• DIRECTIONS: Begin with the first line below and retype each line exactly through the line containing "Rendered at 1500 by 1125 pixels.". Any pictures are to be left out.

• DATASET RECORDS:
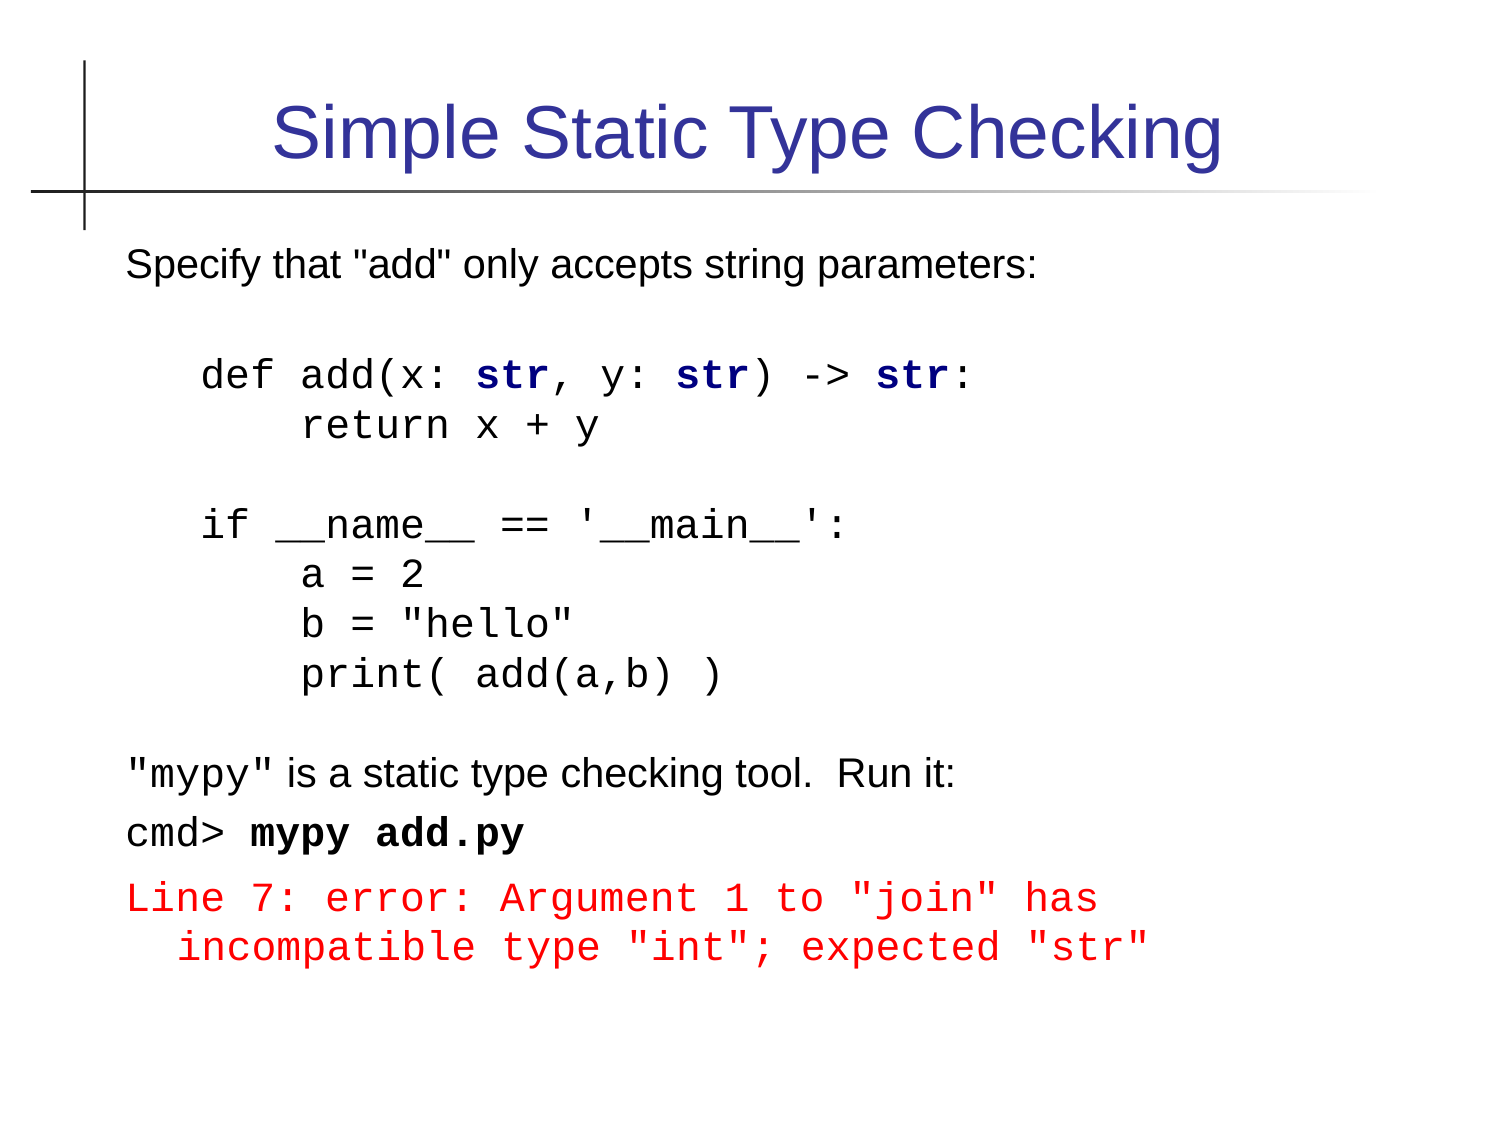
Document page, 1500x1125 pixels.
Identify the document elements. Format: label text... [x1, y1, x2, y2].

text_box Specify that "add" only accepts string parameters: def add(x: str, y: str) -> str: return x + y if __name__ == '__main__': a = 2 b = "hello" print( add(a,b) ) "mypy" is a static type checking tool. Run it: cmd> mypy add.py Line 7: error: Argument 1 to "join" has incompatible type "int"; expected "str" [110, 229, 1408, 1080]
text_box Simple Static Type Checking [100, 42, 1397, 182]
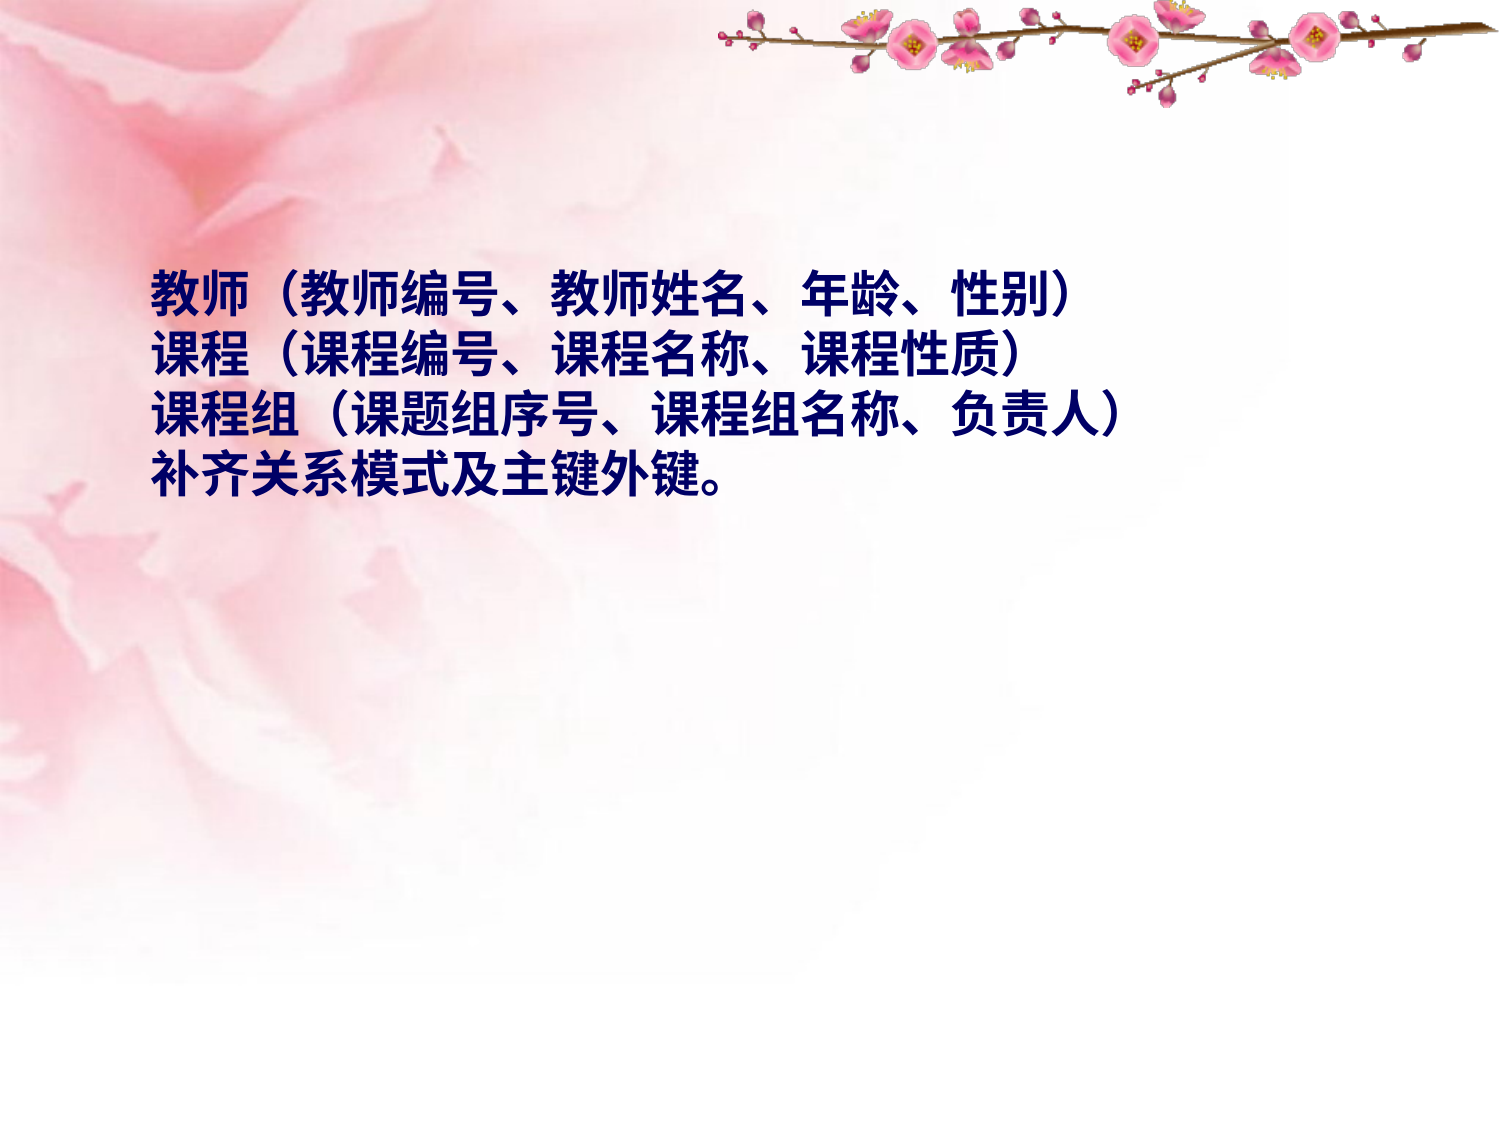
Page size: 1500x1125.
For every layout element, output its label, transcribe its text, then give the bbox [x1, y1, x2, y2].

picture [0, 0, 1500, 1125]
text_box 教师（教师编号、教师姓名、年龄、性别） 课程（课程编号、课程名称、课程性质） 课程组（课题组序号、课程组名称、负责人） 补齐关系模式及主键外键。 [135, 255, 1258, 571]
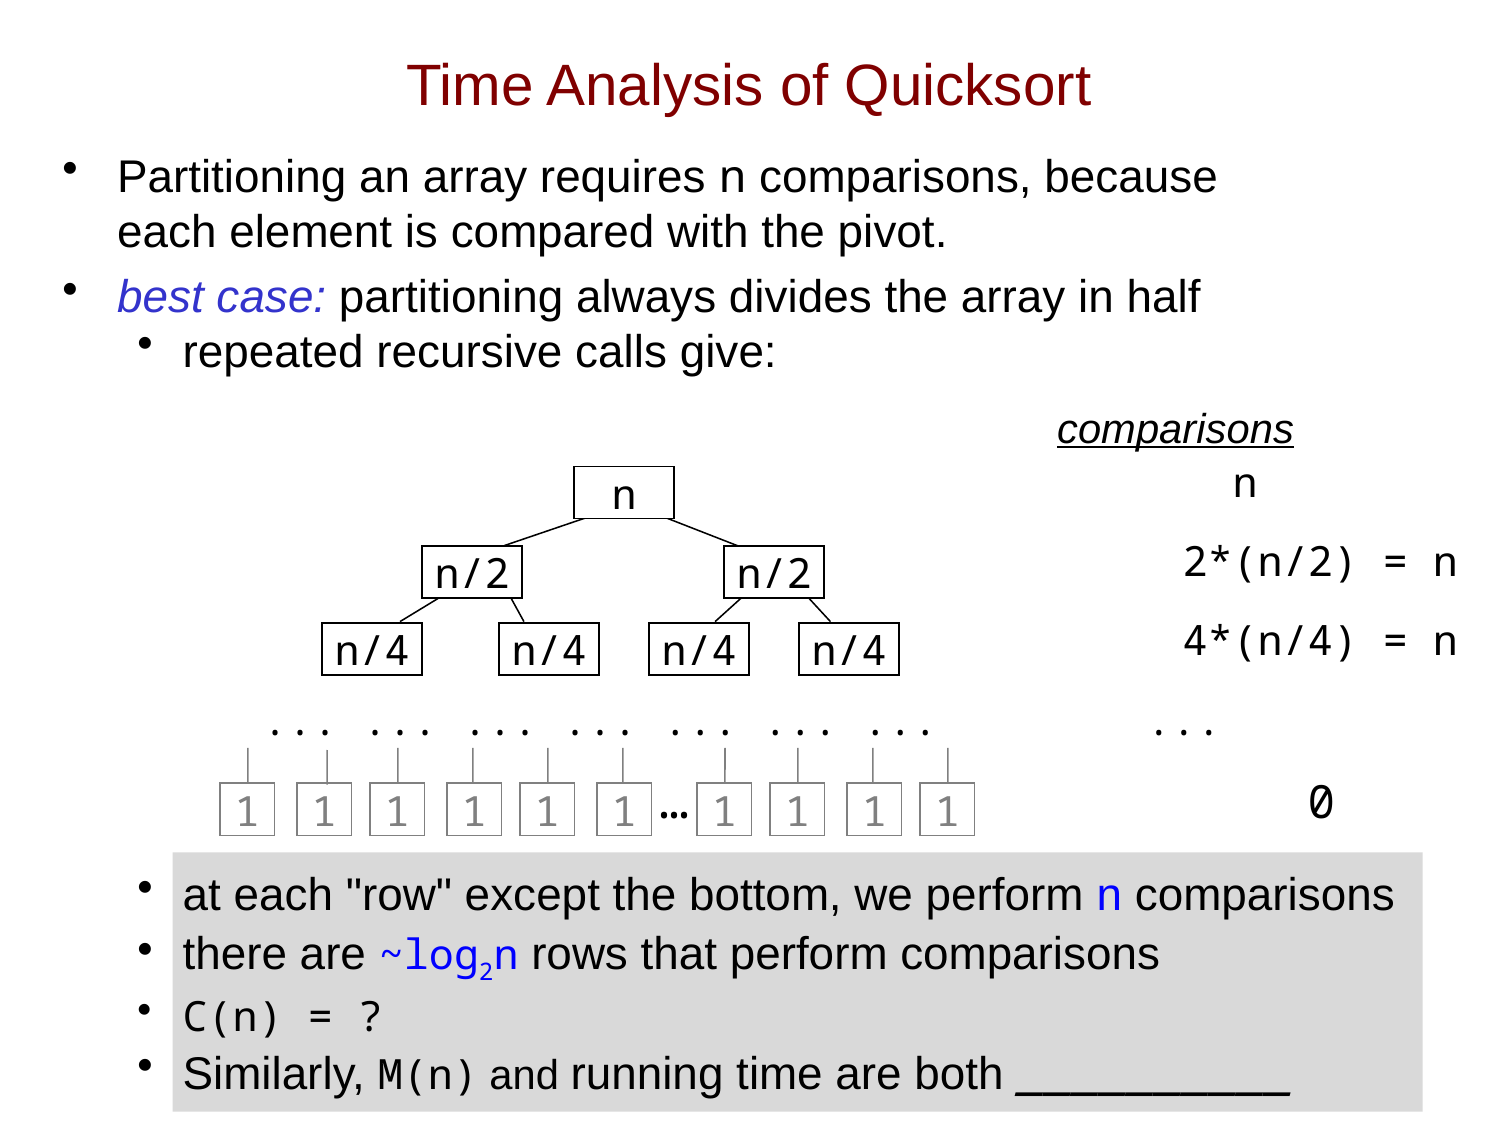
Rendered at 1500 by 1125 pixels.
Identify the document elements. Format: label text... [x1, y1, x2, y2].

text_box 1 [920, 783, 975, 836]
text_box 1 [705, 783, 752, 836]
text_box 1 [297, 783, 352, 836]
text_box 1 [519, 783, 575, 836]
text_box n/4 [322, 622, 423, 675]
text_box n/2 [422, 545, 523, 598]
list Partitioning an array requires n comparisons, because each element is compared with the pivot. best case: partitioning always divides the array in half repeated recursive calls give: n 2*(n/2) = n 4*(n/4) = n ... ... ... ... ... ... ... 0 at each "row" except the bottom, we perform n comparisons there are ~log2n rows that perform comparisons C(n) = ? Similarly, M(n) and running time are both __________ [47, 138, 1480, 1060]
text_box n/2 [724, 545, 825, 598]
text_box n/4 [799, 622, 900, 675]
title Time Analysis of Quicksort [112, 12, 1386, 138]
text_box … [644, 760, 705, 836]
text_box [172, 1060, 1423, 1112]
text_box 1 [847, 783, 902, 836]
text_box 1 [770, 783, 825, 836]
text_box n/4 [499, 622, 600, 675]
text_box 1 [597, 783, 644, 836]
text_box 1 [447, 783, 502, 836]
text_box n/4 [649, 622, 750, 675]
text_box 1 [369, 783, 425, 836]
text_box ... [1131, 686, 1237, 751]
text_box 1 [219, 783, 275, 836]
text_box n [574, 466, 675, 519]
text_box comparisons [1042, 394, 1310, 460]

• TASK OUTPUT:
Document page, 1500x1125 pixels.
Identify the document elements. Format: label text... [x1, y1, x2, y2].

text_box Specify that "add" only accepts string parameters: def add(x: str, y: str) -> str: return x + y if __name__ == '__main__': a = 2 b = "hello" print( add(a,b) ) "mypy" is a static type checking tool. Run it: cmd> mypy add.py Line 7: error: Argument 1 to "join" has incompatible type "int"; expected "str" [110, 229, 1408, 1080]
text_box Simple Static Type Checking [100, 42, 1397, 182]
Page size: 1500x1125.
For every layout element, output its label, transcribe its text, then give the bbox [x1, y1, x2, y2].

picture [0, 0, 1500, 1125]
text_box 教师（教师编号、教师姓名、年龄、性别） 课程（课程编号、课程名称、课程性质） 课程组（课题组序号、课程组名称、负责人） 补齐关系模式及主键外键。 [135, 255, 1258, 571]
Rendered at 1500 by 1125 pixels.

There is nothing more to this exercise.